Operation Axe resulted in the capture of an assortment of wanted terrorists and the confiscation of weapons materials in the town of al-Dair. An average of 52 kilograms of high-grade TNT explosives, including C4, urea nitrate, ammonium nitrate and raw materials, were discovered at the scene and authorities concluded that such weapons and materials could not have been produced in Bahrain—they were imported. Interrogations revealed weapons smuggling from Iran and the close operational relationship between Iran/Hezbollah, via Murtadha al-Sindi, and Al-Ashtar Brigades occur through the terrorist-cum-interlocutor, Hussain Ali Ahmed Dawood, who fled Bahrain to Iran, where he continues to orchestrate terrorist attacks against Bahrain. Dawood was sentenced (in absentia) to life imprisonment, and his Bahraini nationality has been revoked, for his involvement in three separate terrorism cases. 

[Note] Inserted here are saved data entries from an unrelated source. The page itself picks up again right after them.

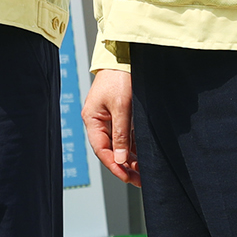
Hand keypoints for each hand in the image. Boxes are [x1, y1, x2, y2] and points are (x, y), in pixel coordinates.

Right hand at [83, 69, 139, 185]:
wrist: (125, 56)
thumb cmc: (120, 77)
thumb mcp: (122, 107)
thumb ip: (121, 134)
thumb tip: (121, 159)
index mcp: (92, 119)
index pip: (101, 150)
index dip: (114, 166)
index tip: (127, 177)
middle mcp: (99, 121)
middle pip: (110, 150)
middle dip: (124, 166)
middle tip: (139, 180)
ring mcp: (109, 119)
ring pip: (119, 145)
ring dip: (130, 159)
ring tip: (144, 172)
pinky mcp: (120, 115)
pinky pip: (125, 137)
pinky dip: (133, 147)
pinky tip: (143, 158)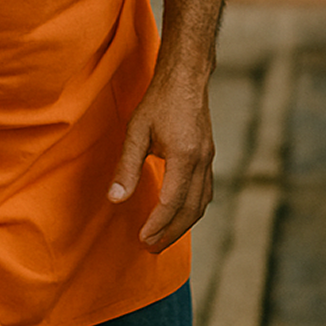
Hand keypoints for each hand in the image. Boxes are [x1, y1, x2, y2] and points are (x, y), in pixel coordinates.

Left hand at [108, 68, 214, 250]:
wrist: (186, 77)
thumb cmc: (159, 100)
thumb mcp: (136, 131)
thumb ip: (127, 167)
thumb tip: (116, 199)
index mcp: (184, 157)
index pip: (172, 202)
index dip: (157, 225)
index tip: (141, 239)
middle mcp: (202, 162)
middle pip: (190, 210)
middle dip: (171, 233)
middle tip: (150, 248)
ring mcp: (209, 160)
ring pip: (201, 204)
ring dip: (183, 226)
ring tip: (162, 238)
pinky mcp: (208, 156)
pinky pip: (205, 192)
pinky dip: (192, 210)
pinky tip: (178, 215)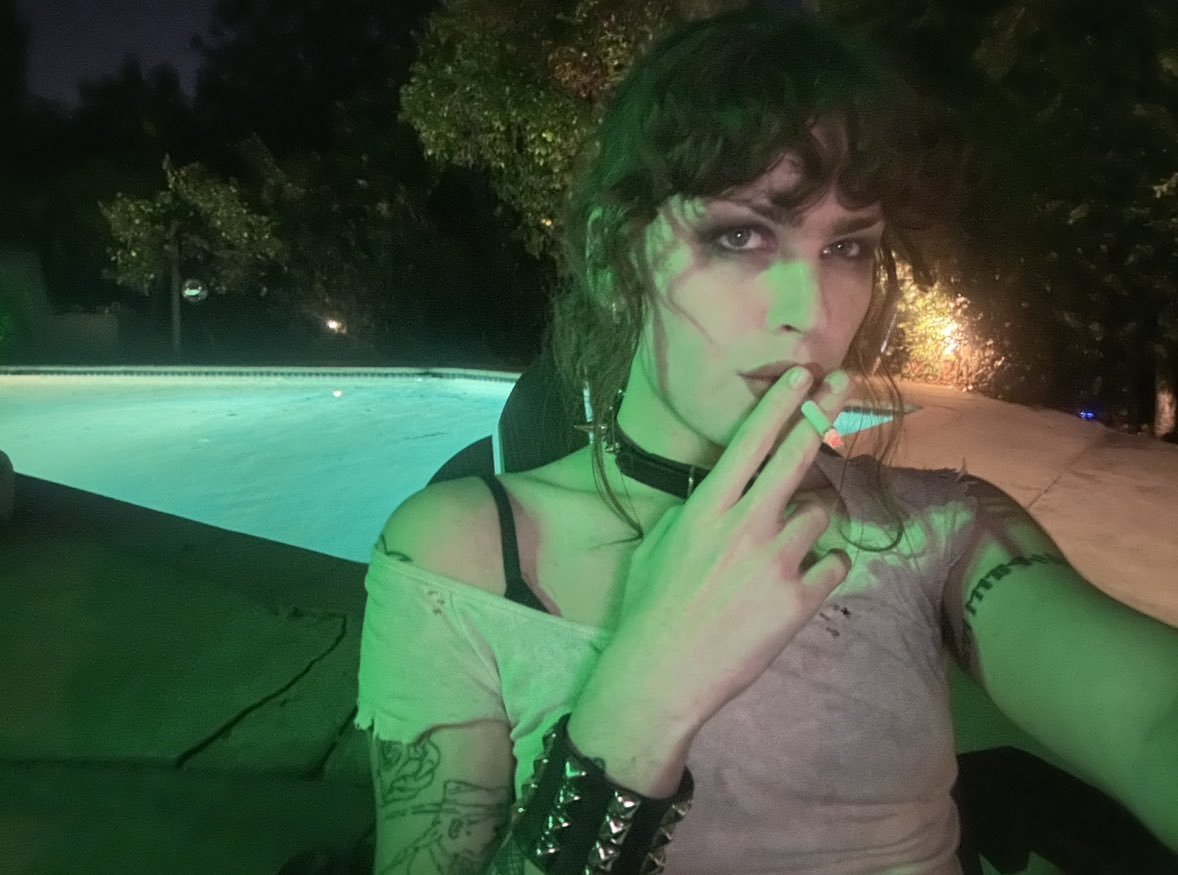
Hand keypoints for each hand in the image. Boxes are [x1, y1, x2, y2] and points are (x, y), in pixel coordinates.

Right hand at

Despite the political and economic efforts to overcome the terrorist threat, Manama remains embattled by Iranian agents. Its counter-terrorism approach has greatly limited terrorist capabilities, but has not been able to fully overcome them. This is largely because Iran remains free to pursue its destabilization policies with impunity. So as long as the international community rewards Iran for its nuclear freeze, but does not punish it for its support for terrorism, then crises throughout the region will continue unabated. From Yemen to Syria to Kurdistan to Bulgaria to New York to Argentina, the long-arm of Iran is present and is persistent. If Bahrain is to win the war on terrorism, if the US and EU are to win their wars on terrorism, then Tehran must be held to account. There is no other way!